2 Mayıs 2015 Cumartesi

Manastır - Bitola Moi Roden Kraj (Bitola, Benim Güzel Memleketim)

MANASTIR (BİTOLA)


     Manastır...  Belki size ilginç gelecek ama çocukluğumdan beri hayalini kurduğum şehirlerden biri. Sonunda bu esrarengiz ve sevimli Makedonya şehrindeyim.
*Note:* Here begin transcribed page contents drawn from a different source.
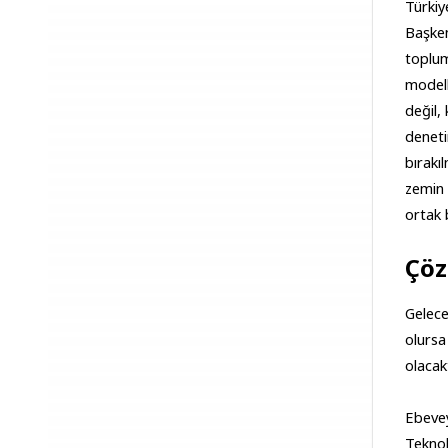
Türkiy
Başken
toplum 
modell
değil,
deneti
bırakı
zemin 
ortak b
Çöz
Gelece
olursa
olacakt
Ebevey
Teknol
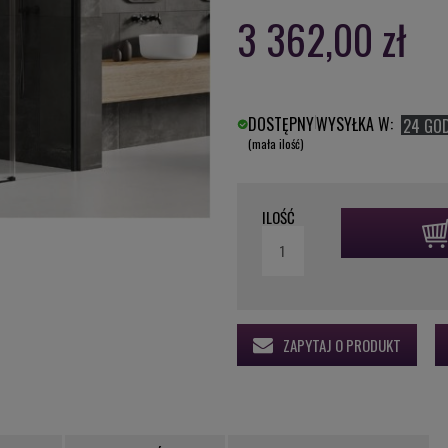
3 362,00 zł
DOSTĘPNY
WYSYŁKA W:
24 GO
(mała ilość)
ILOŚĆ
ZAPYTAJ O PRODUKT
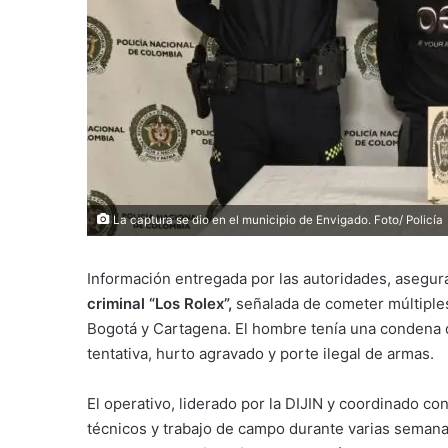
La captura se dio en el municipio de Envigado. Foto/ Policía
Información entregada por las autoridades, asegur
criminal “Los Rolex”,
señalada de cometer múltiples
Bogotá y Cartagena. El hombre tenía una condena 
tentativa, hurto agravado y porte ilegal de armas.
El operativo, liderado por la DIJIN y coordinado co
técnicos y trabajo de campo durante varias seman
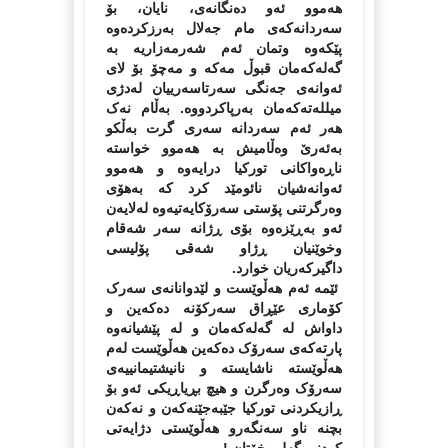
هه‌موو ئه‌و ده‌نگانه‌ی، نایان، بۆ
سه‌ردانه‌که‌ی مام جه‌لال به‌رزکرده‌وه‌
پێکه‌وه‌ وتمان ئه‌م شه‌رمه‌زاریه‌ به‌
گه‌له‌که‌مان قبوڵ مه‌که‌ و مه‌چۆ بۆ لای
ئه‌وانه‌ی جه‌نگی سه‌رتاسه‌رییان له‌دژی
میلله‌ته‌که‌مان به‌رپاکردووه.‌ به‌ڵام نه‌ک
هه‌ر ئه‌م سه‌ردانه‌ سه‌ری گرت به‌ڵکو
به‌ئه‌رێ وه‌ڵامیش به‌ هه‌موو خواسته‌
ناڕه‌واکانی تورکیا درایه‌وه‌ و هه‌موو
ئه‌وانه‌شیان نائومێد کرد که‌ به‌هۆی
وه‌رگرتنی پۆستی سه‌رۆکایه‌تیه‌وه‌ له‌لایه‌ن
ئه‌و به‌ڕێزه‌وه‌ بۆی ڕژانه‌ سه‌ر شه‌قام
وخوێنیان ڕژاو شه‌قی پۆلیسی
داگیرکه‌ریان خوارد.
ئێمه‌ ئه‌م هه‌ڵوێست و لێدوانانه‌ی سه‌رک
کۆماری عێڕاق سه‌ر‌کۆنه‌ ده‌که‌ین و
داواش له‌ گه‌له‌که‌مان و له‌ پێشیانه‌وه‌
پارته‌که‌ی سه‌رۆک ده‌که‌ین هه‌ڵوێست له‌م
هه‌ڵوێسته‌ ناشایسته‌ و نانیشتیمانییه‌ی
سه‌رۆک وه‌رگرن و هیچ بڕیاڕیکی ئه‌و بۆ
ڕازیکردنی تورکیا جێبه‌جێنه‌که‌ن و نه‌که‌ن
بچنه‌‌ ناو سه‌نگه‌رو هه‌ڵوێستی دژایه‌تی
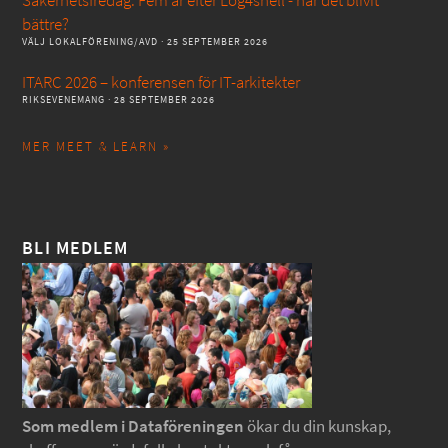
Säkerhetsfredag: Fem år efter Log4shell - har det blivit
bättre?
VÄLJ LOKALFÖRENING/AVD
· 25 SEPTEMBER 2026
ITARC 2026 – konferensen för IT-arkitekter
RIKSEVENEMANG
· 28 SEPTEMBER 2026
MER MEET & LEARN »
BLI MEDLEM
Som medlem i Dataföreningen
ökar du din kunskap,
     Ülkenin Üsküp’ten sonra 2’inci büyük şehri. Biz her ne kadar Manastır olarak bilsek de bu isim Yunanca’dan kalma imiş. Şehrin şu an ki adı Osmanlı döneminde kullanılan Bitola. Yaklaşık 100bine dayanan nüfusu ile dümdüz Palegonya Ovası’na kurulmuş. Kardeş şehri ise cağğnıım Bursa’m. Yükselti yok denecek kadar az. Yeşillikler içinde bir yer. Zaten Ohrid – Manastır (ya da Bitola) yolu da yemyeşil. Sanki Karadeniz turu yapıyorum. Sağınızda orman, solunuzda nar bahçeleri. Dilinizde “Bitola, moi roden kraj” nağmeleri. (İtiraf ediyorum aylar sonra Türkiye’ye geldiğimde hala dilimdeydi bu hoş türkü.) Türkçesi ise “Bitola, benim güzel memleketim.” demek imiş. Denildiği kadar güzel mi, bakalım gezip göreceğim.




     1990'ların Türkiye’sinden kalma eski 403’lerden virane bir otobüs ile yolculuğum tüm hızıyla devam ediyor. (Hep kullanmak istemişimdir ‘tüm hızıyla’ ifadesini. Sonunda!) Otobüsün yaş ortalaması ben diyeyim 50, siz deyin 55. Sanki Ohrid’in ve Manastır’ın tüm tonton teyze ve amcaları beni beklemişler seyahat etmek için. Arkamda oturan amca da sağ olsun Ohrid’den çıktığımızdan beri Tarzanca bir lisan ile telefonla konuşuyor. Arada inşallah, maşallah dışında Türkçe kelimeler de kulağıma çarpıyor. “Haydiiiii, nerdedir big toto.” “Öyleee?” “Onundur bir toto.” “Şenol’a dedim ki var ben.” “Haydi sağolasaaan.”


     Resen şehrinde (ya da kadabasında) durduk. Otobüsün neredeyse yarısı değişince yaş ortalaması da biraz düştü.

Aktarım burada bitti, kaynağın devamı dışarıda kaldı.